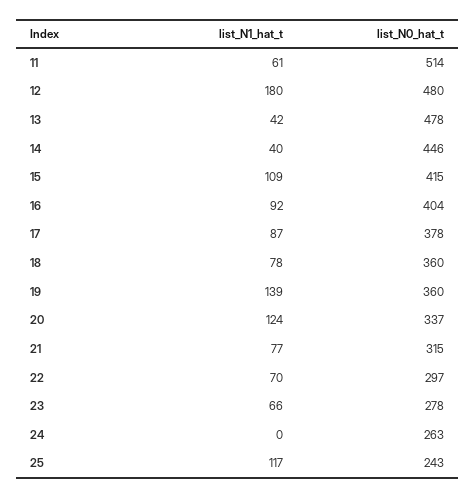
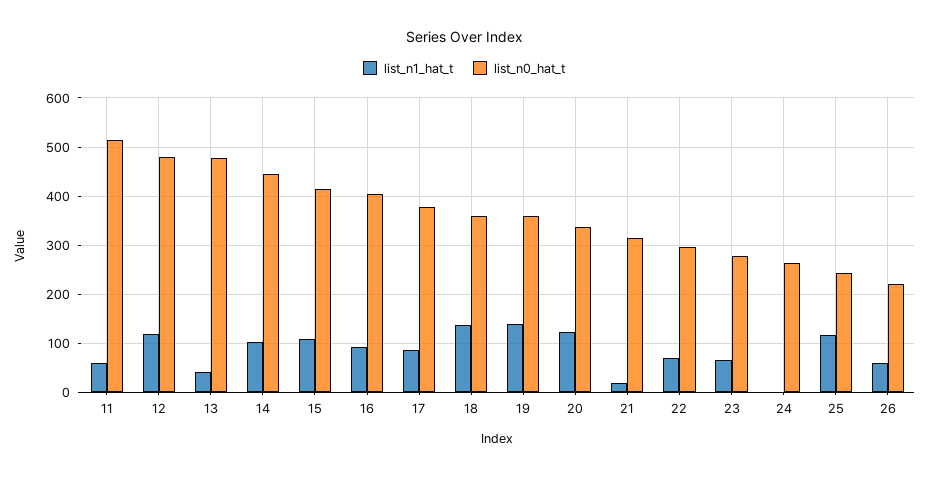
list_N1_hat_t, 12: 180 -> 120
list_N1_hat_t, 14: 40 -> 100
list_N1_hat_t, 18: 78 -> 140
list_N1_hat_t, 21: 77 -> 20
list_N1_hat_t, 26: none -> 60
list_N0_hat_t, 26: none -> 220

● Task brief: Every line in the records above with the string "none" in it should be shown.

● Response:
list_N1_hat_t, 26: none -> 60
list_N0_hat_t, 26: none -> 220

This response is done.